The Father of Constitution and Bill of Rights, James Madison, believed on the fact that the essence of faction does not only dwell on the literal meaning of such but with the analysis of its occurrence and effectiveness in curing the sickness of selfish interests shifting it to a deeper sense of passion and adversity in fulfilling the rights of the Nation. His enthusiasm in federalism justified the beauty of faction will not only benefit the immediate but including the next generation.
Madison, as a man armed with a forceful power of debating, stressed that the rise of circumstances in any law made is inevitable, the purpose of having law makers is to analyze the pros and cons of the act and pay more attention on eliminating pessimistic effects of such. Although his stand on the view of Federalism was too risky as assessed by the opposing body, he had blatantly elaborated optimistic analysis upon the utilization of faction in building a humane society by triggering the impulses of people to dwell more in serene participation and healthy competition to eradicate selfish interests of domineering groups.

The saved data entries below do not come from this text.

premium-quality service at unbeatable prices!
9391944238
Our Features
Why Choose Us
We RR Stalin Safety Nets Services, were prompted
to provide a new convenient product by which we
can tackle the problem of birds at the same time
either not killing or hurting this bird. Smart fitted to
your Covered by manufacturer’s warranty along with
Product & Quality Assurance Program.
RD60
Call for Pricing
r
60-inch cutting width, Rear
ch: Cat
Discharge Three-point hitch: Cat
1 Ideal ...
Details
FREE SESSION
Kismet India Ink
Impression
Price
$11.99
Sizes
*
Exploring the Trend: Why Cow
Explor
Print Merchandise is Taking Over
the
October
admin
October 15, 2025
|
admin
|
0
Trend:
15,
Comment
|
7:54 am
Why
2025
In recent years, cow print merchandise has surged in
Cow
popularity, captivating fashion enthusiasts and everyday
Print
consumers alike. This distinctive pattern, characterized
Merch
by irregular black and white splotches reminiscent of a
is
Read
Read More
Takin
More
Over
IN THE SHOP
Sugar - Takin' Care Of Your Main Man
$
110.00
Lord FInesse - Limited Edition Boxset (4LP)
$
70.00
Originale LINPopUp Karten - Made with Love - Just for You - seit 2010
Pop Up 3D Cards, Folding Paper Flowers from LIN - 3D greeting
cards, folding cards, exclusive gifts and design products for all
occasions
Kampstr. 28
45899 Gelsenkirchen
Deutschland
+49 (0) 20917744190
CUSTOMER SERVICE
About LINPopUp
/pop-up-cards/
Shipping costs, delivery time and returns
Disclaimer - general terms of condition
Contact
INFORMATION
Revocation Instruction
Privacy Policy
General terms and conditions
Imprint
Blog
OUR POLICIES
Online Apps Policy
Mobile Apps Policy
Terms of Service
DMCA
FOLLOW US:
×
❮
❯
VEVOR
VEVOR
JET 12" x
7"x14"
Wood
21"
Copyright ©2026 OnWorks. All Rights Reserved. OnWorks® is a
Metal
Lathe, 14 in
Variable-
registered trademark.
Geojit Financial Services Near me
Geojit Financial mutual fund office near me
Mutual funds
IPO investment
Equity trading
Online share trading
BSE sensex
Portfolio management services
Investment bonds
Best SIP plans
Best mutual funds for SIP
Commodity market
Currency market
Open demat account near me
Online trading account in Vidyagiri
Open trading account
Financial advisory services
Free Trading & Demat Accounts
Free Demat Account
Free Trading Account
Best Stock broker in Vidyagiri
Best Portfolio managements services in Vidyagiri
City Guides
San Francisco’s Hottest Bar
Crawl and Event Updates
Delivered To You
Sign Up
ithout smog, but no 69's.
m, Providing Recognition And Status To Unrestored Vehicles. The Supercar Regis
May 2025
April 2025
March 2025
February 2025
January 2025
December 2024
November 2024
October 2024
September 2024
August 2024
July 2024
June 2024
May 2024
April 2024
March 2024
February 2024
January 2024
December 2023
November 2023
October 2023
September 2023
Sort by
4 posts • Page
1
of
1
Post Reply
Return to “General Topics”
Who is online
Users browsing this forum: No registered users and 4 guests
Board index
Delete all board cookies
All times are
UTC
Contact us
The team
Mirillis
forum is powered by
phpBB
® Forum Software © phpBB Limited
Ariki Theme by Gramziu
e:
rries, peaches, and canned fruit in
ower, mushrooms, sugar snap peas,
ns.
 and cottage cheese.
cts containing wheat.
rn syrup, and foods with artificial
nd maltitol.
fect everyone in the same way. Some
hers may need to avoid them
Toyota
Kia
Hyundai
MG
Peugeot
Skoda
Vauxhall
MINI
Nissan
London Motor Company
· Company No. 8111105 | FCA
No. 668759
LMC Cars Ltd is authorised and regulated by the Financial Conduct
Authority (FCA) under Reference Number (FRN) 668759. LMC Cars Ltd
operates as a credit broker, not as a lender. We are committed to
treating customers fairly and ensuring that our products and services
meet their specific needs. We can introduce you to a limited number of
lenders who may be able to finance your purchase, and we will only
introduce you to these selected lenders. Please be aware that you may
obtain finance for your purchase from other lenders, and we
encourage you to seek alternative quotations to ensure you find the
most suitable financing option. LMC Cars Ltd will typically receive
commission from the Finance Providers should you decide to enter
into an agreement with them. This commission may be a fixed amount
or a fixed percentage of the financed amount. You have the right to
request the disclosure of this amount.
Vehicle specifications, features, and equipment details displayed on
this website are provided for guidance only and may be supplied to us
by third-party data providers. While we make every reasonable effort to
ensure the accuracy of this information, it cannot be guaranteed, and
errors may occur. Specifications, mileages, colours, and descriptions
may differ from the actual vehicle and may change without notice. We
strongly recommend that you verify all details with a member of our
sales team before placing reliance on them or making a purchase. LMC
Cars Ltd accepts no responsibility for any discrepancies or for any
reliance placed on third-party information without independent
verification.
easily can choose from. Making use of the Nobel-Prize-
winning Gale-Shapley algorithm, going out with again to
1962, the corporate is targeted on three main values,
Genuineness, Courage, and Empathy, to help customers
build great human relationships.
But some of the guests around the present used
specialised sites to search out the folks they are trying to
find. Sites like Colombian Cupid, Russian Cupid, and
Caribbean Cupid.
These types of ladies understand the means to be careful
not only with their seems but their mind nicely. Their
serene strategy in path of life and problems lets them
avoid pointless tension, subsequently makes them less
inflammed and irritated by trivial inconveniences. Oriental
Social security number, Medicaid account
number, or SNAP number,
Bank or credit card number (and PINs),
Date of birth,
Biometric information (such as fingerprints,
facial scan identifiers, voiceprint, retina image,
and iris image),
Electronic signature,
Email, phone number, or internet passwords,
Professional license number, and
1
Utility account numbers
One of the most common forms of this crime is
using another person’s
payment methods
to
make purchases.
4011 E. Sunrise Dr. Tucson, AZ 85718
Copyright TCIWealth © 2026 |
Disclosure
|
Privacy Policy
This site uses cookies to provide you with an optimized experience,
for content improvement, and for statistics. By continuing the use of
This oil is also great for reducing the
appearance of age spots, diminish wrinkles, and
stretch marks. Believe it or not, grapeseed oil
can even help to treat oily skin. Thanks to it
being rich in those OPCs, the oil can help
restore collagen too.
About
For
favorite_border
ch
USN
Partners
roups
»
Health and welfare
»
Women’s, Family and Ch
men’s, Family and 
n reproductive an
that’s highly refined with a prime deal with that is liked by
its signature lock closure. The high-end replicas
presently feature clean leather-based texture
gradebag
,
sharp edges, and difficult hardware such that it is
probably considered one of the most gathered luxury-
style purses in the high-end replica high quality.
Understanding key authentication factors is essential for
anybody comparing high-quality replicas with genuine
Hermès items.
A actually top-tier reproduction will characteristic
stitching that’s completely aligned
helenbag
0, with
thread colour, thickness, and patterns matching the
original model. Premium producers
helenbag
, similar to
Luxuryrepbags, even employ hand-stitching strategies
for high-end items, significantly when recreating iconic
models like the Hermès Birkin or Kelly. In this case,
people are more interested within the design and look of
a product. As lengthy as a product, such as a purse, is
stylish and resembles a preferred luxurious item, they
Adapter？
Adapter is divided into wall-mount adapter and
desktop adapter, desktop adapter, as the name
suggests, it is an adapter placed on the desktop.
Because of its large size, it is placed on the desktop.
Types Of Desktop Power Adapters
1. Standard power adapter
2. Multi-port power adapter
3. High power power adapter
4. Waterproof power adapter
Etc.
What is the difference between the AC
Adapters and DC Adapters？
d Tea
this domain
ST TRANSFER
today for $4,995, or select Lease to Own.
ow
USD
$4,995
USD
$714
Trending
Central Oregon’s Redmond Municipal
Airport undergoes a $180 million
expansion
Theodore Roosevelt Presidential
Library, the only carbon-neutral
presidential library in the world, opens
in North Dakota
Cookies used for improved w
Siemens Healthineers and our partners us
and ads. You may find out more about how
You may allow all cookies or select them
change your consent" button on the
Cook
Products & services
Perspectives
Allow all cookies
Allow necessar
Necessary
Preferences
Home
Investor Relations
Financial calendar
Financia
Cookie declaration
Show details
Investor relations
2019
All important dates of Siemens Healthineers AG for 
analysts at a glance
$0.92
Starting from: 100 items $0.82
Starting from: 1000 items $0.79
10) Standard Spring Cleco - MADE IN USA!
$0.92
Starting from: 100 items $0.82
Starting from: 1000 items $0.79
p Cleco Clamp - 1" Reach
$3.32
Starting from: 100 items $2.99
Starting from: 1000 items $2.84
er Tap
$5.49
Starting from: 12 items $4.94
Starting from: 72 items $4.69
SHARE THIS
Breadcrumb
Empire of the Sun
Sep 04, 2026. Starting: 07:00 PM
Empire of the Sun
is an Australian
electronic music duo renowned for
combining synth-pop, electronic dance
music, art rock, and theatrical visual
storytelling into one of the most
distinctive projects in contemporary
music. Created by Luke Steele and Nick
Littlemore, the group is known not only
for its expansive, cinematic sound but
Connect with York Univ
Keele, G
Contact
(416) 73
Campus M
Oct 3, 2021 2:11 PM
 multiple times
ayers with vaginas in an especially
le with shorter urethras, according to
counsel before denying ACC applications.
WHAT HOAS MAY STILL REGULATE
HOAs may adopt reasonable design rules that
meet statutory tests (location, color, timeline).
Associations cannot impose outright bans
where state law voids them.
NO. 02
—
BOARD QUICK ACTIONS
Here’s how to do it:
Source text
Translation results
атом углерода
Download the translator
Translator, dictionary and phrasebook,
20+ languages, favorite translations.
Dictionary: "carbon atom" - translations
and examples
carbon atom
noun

Madison’s way of embarking the constitution to a complicated yet effectual treatment to the diseases of inequity and imperialism through the help of faction, paved an amorous result in today’s contemporary society. Rationality of humans is beyond doubt focused towards the development of their country’s economic, political and social stability through the advances in the arm of legislation.
Convention, United States Constitutional, James Madison, and Adrienne Koch. Notes of Debates in the Federal Convention of 1787 Reported by James Madison. Reissue ed. New York: W. W. Norton & Company, 1987. Ketcham, Ralph. James Madison: A Biography. Reprint ed. New York: American Political Biography Press, 2003. Madison, James. “The Utility of the Union as a Safeguard against Domestic Faction and Insurrection. ” The Federalist #10: Constitution Society, 1787. Mitchell, Barbara. Father of the Constitution: A Story About James Madison. Trans. Alex Tavoularis. Minneapolis: Carolrhoda Books, 2004.